> _Data provided_:
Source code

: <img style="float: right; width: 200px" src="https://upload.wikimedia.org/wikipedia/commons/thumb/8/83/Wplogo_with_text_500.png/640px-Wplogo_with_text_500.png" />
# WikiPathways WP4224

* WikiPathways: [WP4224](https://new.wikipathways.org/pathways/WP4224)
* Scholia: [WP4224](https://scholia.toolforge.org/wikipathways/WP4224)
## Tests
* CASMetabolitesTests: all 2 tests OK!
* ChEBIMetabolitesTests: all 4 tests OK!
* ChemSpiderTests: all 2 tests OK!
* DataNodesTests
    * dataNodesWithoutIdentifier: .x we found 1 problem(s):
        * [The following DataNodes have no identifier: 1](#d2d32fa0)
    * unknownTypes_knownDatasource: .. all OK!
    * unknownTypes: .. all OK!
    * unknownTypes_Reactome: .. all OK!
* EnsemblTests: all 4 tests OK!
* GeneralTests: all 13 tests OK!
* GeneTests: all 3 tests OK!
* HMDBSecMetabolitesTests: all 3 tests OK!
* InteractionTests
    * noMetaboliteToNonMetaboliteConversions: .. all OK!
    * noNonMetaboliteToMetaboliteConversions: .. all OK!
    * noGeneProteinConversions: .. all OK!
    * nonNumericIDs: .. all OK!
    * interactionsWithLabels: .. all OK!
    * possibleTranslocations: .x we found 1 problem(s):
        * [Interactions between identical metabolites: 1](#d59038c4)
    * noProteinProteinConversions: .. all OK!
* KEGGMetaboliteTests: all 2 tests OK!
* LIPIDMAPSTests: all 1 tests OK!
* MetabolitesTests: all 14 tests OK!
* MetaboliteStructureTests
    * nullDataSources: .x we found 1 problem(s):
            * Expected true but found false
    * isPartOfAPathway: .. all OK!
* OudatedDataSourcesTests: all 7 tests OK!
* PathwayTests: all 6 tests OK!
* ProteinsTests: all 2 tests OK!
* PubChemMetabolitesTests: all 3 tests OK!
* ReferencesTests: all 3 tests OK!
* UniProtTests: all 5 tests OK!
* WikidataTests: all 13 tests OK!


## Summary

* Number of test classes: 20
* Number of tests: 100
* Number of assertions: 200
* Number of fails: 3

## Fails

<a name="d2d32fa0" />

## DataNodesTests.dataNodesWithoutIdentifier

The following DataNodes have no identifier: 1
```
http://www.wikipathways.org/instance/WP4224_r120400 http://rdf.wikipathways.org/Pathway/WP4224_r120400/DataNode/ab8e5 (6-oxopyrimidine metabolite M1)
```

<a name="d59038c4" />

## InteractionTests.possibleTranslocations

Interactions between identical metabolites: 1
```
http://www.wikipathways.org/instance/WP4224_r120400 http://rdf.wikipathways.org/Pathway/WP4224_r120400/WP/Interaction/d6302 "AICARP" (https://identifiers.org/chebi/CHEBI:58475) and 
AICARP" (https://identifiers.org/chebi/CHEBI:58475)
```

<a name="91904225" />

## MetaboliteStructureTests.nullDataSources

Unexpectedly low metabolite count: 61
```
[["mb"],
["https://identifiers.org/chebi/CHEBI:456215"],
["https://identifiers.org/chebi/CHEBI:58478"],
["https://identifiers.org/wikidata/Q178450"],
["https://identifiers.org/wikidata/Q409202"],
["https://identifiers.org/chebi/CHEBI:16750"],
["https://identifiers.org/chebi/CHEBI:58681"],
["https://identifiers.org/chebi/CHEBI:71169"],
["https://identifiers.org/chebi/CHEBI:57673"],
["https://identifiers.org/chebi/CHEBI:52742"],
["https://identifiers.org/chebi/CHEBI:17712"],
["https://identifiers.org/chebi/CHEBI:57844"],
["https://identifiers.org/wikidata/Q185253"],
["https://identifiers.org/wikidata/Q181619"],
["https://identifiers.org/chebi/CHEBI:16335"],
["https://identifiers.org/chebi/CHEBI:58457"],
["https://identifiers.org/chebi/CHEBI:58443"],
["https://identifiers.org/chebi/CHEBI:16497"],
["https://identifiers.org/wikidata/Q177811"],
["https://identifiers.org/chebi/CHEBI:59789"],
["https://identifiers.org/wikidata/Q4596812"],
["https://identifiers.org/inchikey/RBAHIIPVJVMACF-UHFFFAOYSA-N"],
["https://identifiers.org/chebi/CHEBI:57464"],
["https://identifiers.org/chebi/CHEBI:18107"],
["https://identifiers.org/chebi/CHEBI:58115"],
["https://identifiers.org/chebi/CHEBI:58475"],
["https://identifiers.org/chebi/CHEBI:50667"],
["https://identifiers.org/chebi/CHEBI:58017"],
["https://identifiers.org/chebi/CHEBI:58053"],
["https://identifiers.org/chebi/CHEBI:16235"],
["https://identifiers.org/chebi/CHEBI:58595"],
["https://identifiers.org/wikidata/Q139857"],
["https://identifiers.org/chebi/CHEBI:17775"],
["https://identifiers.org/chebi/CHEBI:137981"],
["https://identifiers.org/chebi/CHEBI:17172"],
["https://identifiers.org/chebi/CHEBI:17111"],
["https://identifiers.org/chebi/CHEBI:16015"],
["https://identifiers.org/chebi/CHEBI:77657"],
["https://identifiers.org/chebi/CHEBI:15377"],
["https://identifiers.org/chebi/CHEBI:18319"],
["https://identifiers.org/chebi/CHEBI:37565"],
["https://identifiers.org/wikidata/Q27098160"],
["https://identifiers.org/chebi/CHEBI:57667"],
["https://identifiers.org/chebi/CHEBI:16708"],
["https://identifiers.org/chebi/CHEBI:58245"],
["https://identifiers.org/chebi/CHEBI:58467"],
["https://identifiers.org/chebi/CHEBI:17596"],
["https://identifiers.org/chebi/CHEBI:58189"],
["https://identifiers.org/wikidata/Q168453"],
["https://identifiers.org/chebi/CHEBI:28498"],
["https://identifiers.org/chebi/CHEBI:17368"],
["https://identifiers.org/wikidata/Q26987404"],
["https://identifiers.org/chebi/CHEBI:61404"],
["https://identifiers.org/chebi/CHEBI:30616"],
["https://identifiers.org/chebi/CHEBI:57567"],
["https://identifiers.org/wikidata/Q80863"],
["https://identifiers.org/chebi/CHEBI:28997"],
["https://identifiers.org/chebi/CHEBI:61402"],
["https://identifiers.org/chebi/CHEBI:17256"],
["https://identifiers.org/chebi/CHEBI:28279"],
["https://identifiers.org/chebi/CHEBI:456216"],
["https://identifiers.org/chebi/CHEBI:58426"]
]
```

> _Task statement_:
What the exercise needs is every record again, word for word.

> _Task result_:
Source code

: <img style="float: right; width: 200px" src="https://upload.wikimedia.org/wikipedia/commons/thumb/8/83/Wplogo_with_text_500.png/640px-Wplogo_with_text_500.png" />
# WikiPathways WP4224

* WikiPathways: [WP4224](https://new.wikipathways.org/pathways/WP4224)
* Scholia: [WP4224](https://scholia.toolforge.org/wikipathways/WP4224)
## Tests
* CASMetabolitesTests: all 2 tests OK!
* ChEBIMetabolitesTests: all 4 tests OK!
* ChemSpiderTests: all 2 tests OK!
* DataNodesTests
    * dataNodesWithoutIdentifier: .x we found 1 problem(s):
        * [The following DataNodes have no identifier: 1](#d2d32fa0)
    * unknownTypes_knownDatasource: .. all OK!
    * unknownTypes: .. all OK!
    * unknownTypes_Reactome: .. all OK!
* EnsemblTests: all 4 tests OK!
* GeneralTests: all 13 tests OK!
* GeneTests: all 3 tests OK!
* HMDBSecMetabolitesTests: all 3 tests OK!
* InteractionTests
    * noMetaboliteToNonMetaboliteConversions: .. all OK!
    * noNonMetaboliteToMetaboliteConversions: .. all OK!
    * noGeneProteinConversions: .. all OK!
    * nonNumericIDs: .. all OK!
    * interactionsWithLabels: .. all OK!
    * possibleTranslocations: .x we found 1 problem(s):
        * [Interactions between identical metabolites: 1](#d59038c4)
    * noProteinProteinConversions: .. all OK!
* KEGGMetaboliteTests: all 2 tests OK!
* LIPIDMAPSTests: all 1 tests OK!
* MetabolitesTests: all 14 tests OK!
* MetaboliteStructureTests
    * nullDataSources: .x we found 1 problem(s):
            * Expected true but found false
    * isPartOfAPathway: .. all OK!
* OudatedDataSourcesTests: all 7 tests OK!
* PathwayTests: all 6 tests OK!
* ProteinsTests: all 2 tests OK!
* PubChemMetabolitesTests: all 3 tests OK!
* ReferencesTests: all 3 tests OK!
* UniProtTests: all 5 tests OK!
* WikidataTests: all 13 tests OK!


## Summary

* Number of test classes: 20
* Number of tests: 100
* Number of assertions: 200
* Number of fails: 3

## Fails

<a name="d2d32fa0" />

## DataNodesTests.dataNodesWithoutIdentifier

The following DataNodes have no identifier: 1
```
http://www.wikipathways.org/instance/WP4224_r120400 http://rdf.wikipathways.org/Pathway/WP4224_r120400/DataNode/ab8e5 (6-oxopyrimidine metabolite M1)
```

<a name="d59038c4" />

## InteractionTests.possibleTranslocations

Interactions between identical metabolites: 1
```
http://www.wikipathways.org/instance/WP4224_r120400 http://rdf.wikipathways.org/Pathway/WP4224_r120400/WP/Interaction/d6302 "AICARP" (https://identifiers.org/chebi/CHEBI:58475) and 
AICARP" (https://identifiers.org/chebi/CHEBI:58475)
```

<a name="91904225" />

## MetaboliteStructureTests.nullDataSources

Unexpectedly low metabolite count: 61
```
[["mb"],
["https://identifiers.org/chebi/CHEBI:456215"],
["https://identifiers.org/chebi/CHEBI:58478"],
["https://identifiers.org/wikidata/Q178450"],
["https://identifiers.org/wikidata/Q409202"],
["https://identifiers.org/chebi/CHEBI:16750"],
["https://identifiers.org/chebi/CHEBI:58681"],
["https://identifiers.org/chebi/CHEBI:71169"],
["https://identifiers.org/chebi/CHEBI:57673"],
["https://identifiers.org/chebi/CHEBI:52742"],
["https://identifiers.org/chebi/CHEBI:17712"],
["https://identifiers.org/chebi/CHEBI:57844"],
["https://identifiers.org/wikidata/Q185253"],
["https://identifiers.org/wikidata/Q181619"],
["https://identifiers.org/chebi/CHEBI:16335"],
["https://identifiers.org/chebi/CHEBI:58457"],
["https://identifiers.org/chebi/CHEBI:58443"],
["https://identifiers.org/chebi/CHEBI:16497"],
["https://identifiers.org/wikidata/Q177811"],
["https://identifiers.org/chebi/CHEBI:59789"],
["https://identifiers.org/wikidata/Q4596812"],
["https://identifiers.org/inchikey/RBAHIIPVJVMACF-UHFFFAOYSA-N"],
["https://identifiers.org/chebi/CHEBI:57464"],
["https://identifiers.org/chebi/CHEBI:18107"],
["https://identifiers.org/chebi/CHEBI:58115"],
["https://identifiers.org/chebi/CHEBI:58475"],
["https://identifiers.org/chebi/CHEBI:50667"],
["https://identifiers.org/chebi/CHEBI:58017"],
["https://identifiers.org/chebi/CHEBI:58053"],
["https://identifiers.org/chebi/CHEBI:16235"],
["https://identifiers.org/chebi/CHEBI:58595"],
["https://identifiers.org/wikidata/Q139857"],
["https://identifiers.org/chebi/CHEBI:17775"],
["https://identifiers.org/chebi/CHEBI:137981"],
["https://identifiers.org/chebi/CHEBI:17172"],
["https://identifiers.org/chebi/CHEBI:17111"],
["https://identifiers.org/chebi/CHEBI:16015"],
["https://identifiers.org/chebi/CHEBI:77657"],
["https://identifiers.org/chebi/CHEBI:15377"],
["https://identifiers.org/chebi/CHEBI:18319"],
["https://identifiers.org/chebi/CHEBI:37565"],
["https://identifiers.org/wikidata/Q27098160"],
["https://identifiers.org/chebi/CHEBI:57667"],
["https://identifiers.org/chebi/CHEBI:16708"],
["https://identifiers.org/chebi/CHEBI:58245"],
["https://identifiers.org/chebi/CHEBI:58467"],
["https://identifiers.org/chebi/CHEBI:17596"],
["https://identifiers.org/chebi/CHEBI:58189"],
["https://identifiers.org/wikidata/Q168453"],
["https://identifiers.org/chebi/CHEBI:28498"],
["https://identifiers.org/chebi/CHEBI:17368"],
["https://identifiers.org/wikidata/Q26987404"],
["https://identifiers.org/chebi/CHEBI:61404"],
["https://identifiers.org/chebi/CHEBI:30616"],
["https://identifiers.org/chebi/CHEBI:57567"],
["https://identifiers.org/wikidata/Q80863"],
["https://identifiers.org/chebi/CHEBI:28997"],
["https://identifiers.org/chebi/CHEBI:61402"],
["https://identifiers.org/chebi/CHEBI:17256"],
["https://identifiers.org/chebi/CHEBI:28279"],
["https://identifiers.org/chebi/CHEBI:456216"],
["https://identifiers.org/chebi/CHEBI:58426"]
]
```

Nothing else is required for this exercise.